The ability to edit the human genome using CRISPR has been heralded as a revolution in medicine. However, one of the biggest challenges facing gene therapies is getting this molecule gene-editing machinery into cells. Among the most common delivery approaches is the use of viruses such as the adeno-associated virus (AAV), which shuttle CRISPR into the nuclei of cells where these molecular scissors can then make edits to the defective gene.
The immune system shields us from invading pathogens and CRISPR-bearing AAVs are no exception. Consequently, patients can launch strong immune responses against gene therapies, rendering them useless.
In designing a means of side-stepping these immune reactions, scientists at the University of Pittsburgh are once again turning to CRISPR. A newly developed system temporarily hits pause on genes associated with the production of antibodies against AAV. This suspension of the immune system provides AAV with a safe passage into cells where they can drop off their CRISPR cargoes without immune intervention.
“Many clinical trials fail because of the immune response against AAV gene therapy,” said Samira Kiani, senior author of the study which was published in Nature Cell Biology. “And then you can’t readminister the shot because people have developed immunity.”

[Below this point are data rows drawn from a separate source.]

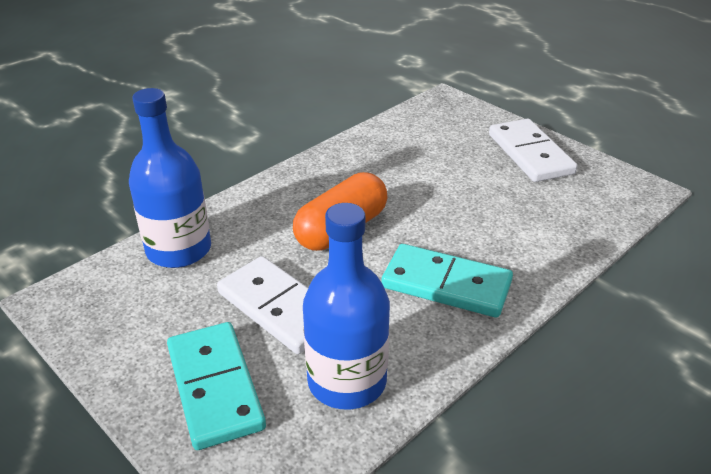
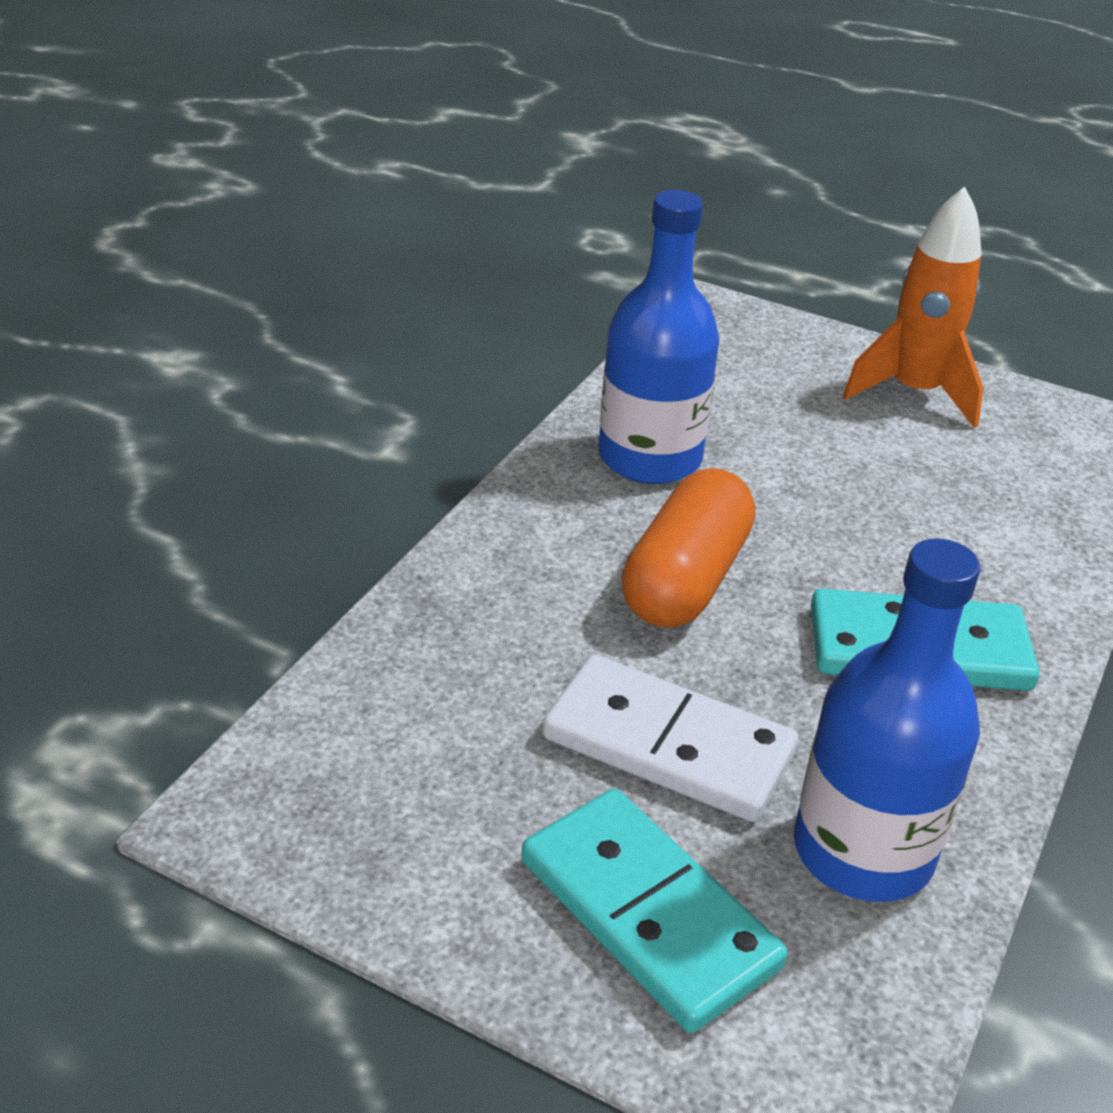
camera: 20 degrees left, 0 degrees up
blue bottle [129,88,211,268] -> blue bottle moved to [598,190,719,484]
white domino [489,119,577,182] -> orange rocket [843,186,983,428]

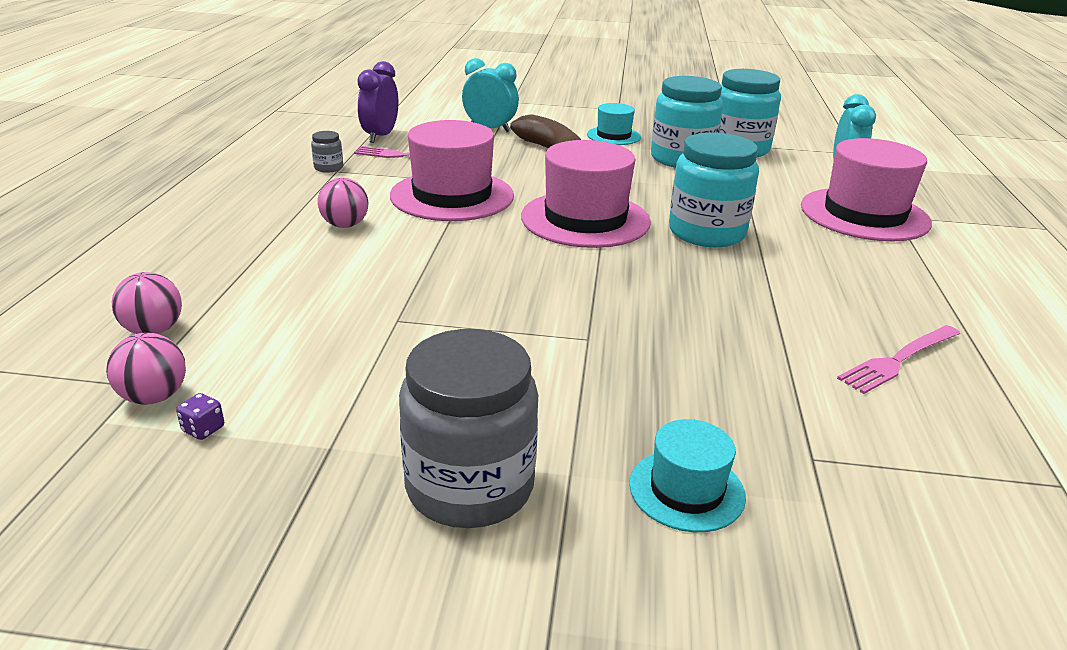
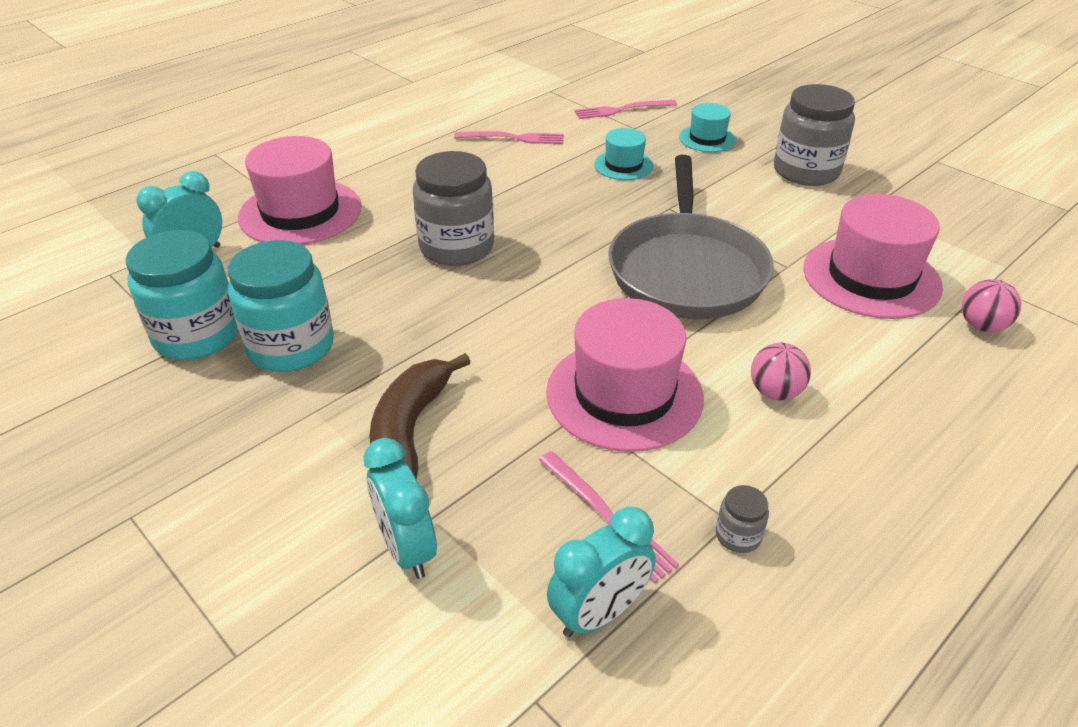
camera: 140 degrees left, 10 degrees up
pink ball [106,333,186,405] -> none
purple dice [176,393,224,440] -> none
purple clock [357,61,398,143] -> turquoise clock [547,507,656,637]
pink hat [521,140,651,248] -> pink hat moved to [803,194,943,319]
turquoise hat [587,103,641,145] -> turquoise hat moved to [594,128,654,180]
turquoise jar [669,132,759,247] -> grey jar [413,151,494,266]
none -> pink fork [575,100,677,119]
none -> grey pan [608,155,774,319]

The scientists validated their system of controlling the immune system with CRISPR in an experimental mouse model. They first administered AAVs bearing CRISPR sequences that pumped the brakes on the immune system. The second infusion of AAV contained CRISPR targeting another gene to simulate gene therapy. Promisingly, the mice did not mount an immune response against the second shot of AAV, with the therapy working much more efficiently than in control animals.
Kiani has gone on to launch SafeGen Therapeutics, a start-up aimed at bringing this technology to the clinic.